Ihren Namen verschweigt sie

Den sie lieber verschweigt während ihres Studiums in England und der Schweiz. Den sie anfangs nicht einmal ihrem späteren Ehemann, dem Ingenieur Jan Klatten, verrät. „Freisein von dem Nachnamen“, erzählt sie heute in einem Interview der „Financial Times“, „das war eine ganz tolle Zeit, eine große innere Freiheit.“ Frei auch von den Schattenseiten des Reichtums.

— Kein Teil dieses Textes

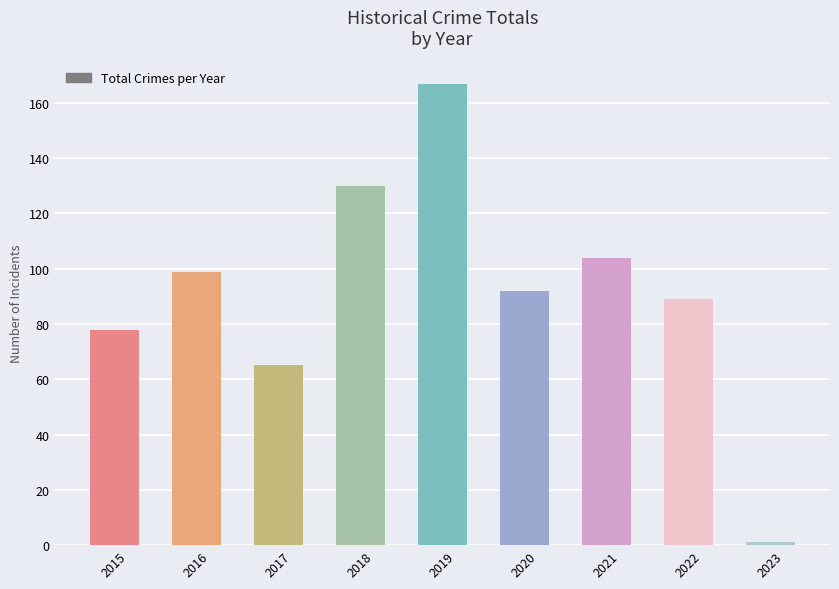

List the labels in order of value, smallest first.

2023, 2017, 2015, 2022, 2020, 2016, 2021, 2018, 2019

Konnte sie danach als Konzernchefin doch nie mehr sicher sein: Ist der wirklich wahrhaftig, der da gerade vor mir sitzt? Oder wieder einer, der in mir nur die Milliardärin sieht, das Geld? Ein verletzendes, auf Dauer auch zermürbendes Gefühl.

„Ich möchte jemanden ehrlich spüren und nicht am Maß des Geldes gemessen werden. Ich möchte als Mensch gesehen werden“, sagt sie und nimmt sich im Sommer 2007 eine Auszeit. Im Tiroler Wellness-Sanatorium Lanserhof. Dort, wo einer wie Helg Sgarbi nur wartet auf solche Frauen, die sich trotz all ihres Reichtums leer und einsam fühlen.